Selain sebagai bentuk apresiasi dari perusahaan, THR juga membantu memenuhi berbagai kebutuhan selama perayaan, seperti belanja kebutuhan pokok dan persiapan mudik.
Kali ini, kita akan mengulas perjalanan sejarah pemberian THR dari masa awal hingga menjadi hak yang melekat bagi seluruh pekerja di Indonesia.
Pada tahun 1951, ketika Presiden Soekarno meresmikan Kabinet Sukiman di bawah kepemimpinan Perdana Menteri Sukiman Wirjosandjojo, pegawai negeri sipil atau yang dikenal sebagai Pamong Praja diperkenalkan dengan kebijakan tunjangan menjelang Idulfitri.
Pada masa itu, kebijakan tersebut dikenal dengan istilah “Persekot Lebaran”, yaitu uang yang dibayarkan di muka sebagai bentuk penghargaan atas kinerja mereka.
Kebijakan awal ini hanya berlaku untuk pegawai negeri, sehingga menimbulkan kesenjangan antara PNS dan buruh swasta.
Ketidakadilan yang terjadi memicu kesadaran akan perlunya hak yang sama bagi seluruh pekerja. Sementara PNS telah mendapatkan perlakuan istimewa dengan “Persekot Lebaran”, buruh swasta merasa tertinggal.
Rasa ketidakpuasan ini kemudian mendorong mereka untuk mengambil langkah nyata demi memperoleh hak yang sama.
Pada tanggal 13 Februari 1952, aksi mogok kerja pun digelar oleh para buruh swasta sebagai bentuk protes untuk menuntut keadilan. Perjuangan ini menandai awal dari serangkaian upaya untuk menyamakan perlakuan antara pekerja sektor publik dan swasta.

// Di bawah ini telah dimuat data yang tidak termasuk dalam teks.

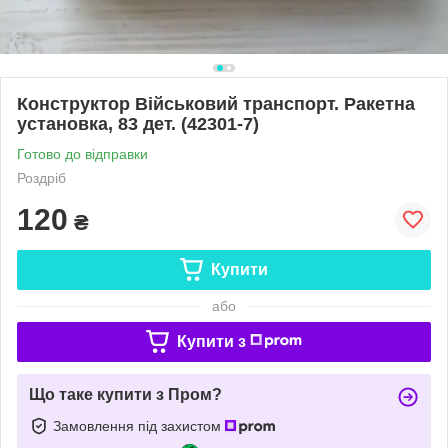
Конструктор Військовий транспорт. Ракетна
установка, 83 дет. (42301-7)
Готово до відправки
Роздріб
120
₴
Купити
або
Купити з
Що таке купити з Пром?
Замовлення під захистом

Perjuangan para buruh swasta membuahkan hasil pada tahun 1954, ketika di bawah kepemimpinan Perdana Menteri SM Abidin, pemerintah mengeluarkan surat edaran yang mengimbau perusahaan untuk memberikan hadiah lebaran kepada para pekerja sebesar 1/12 dari upah mereka.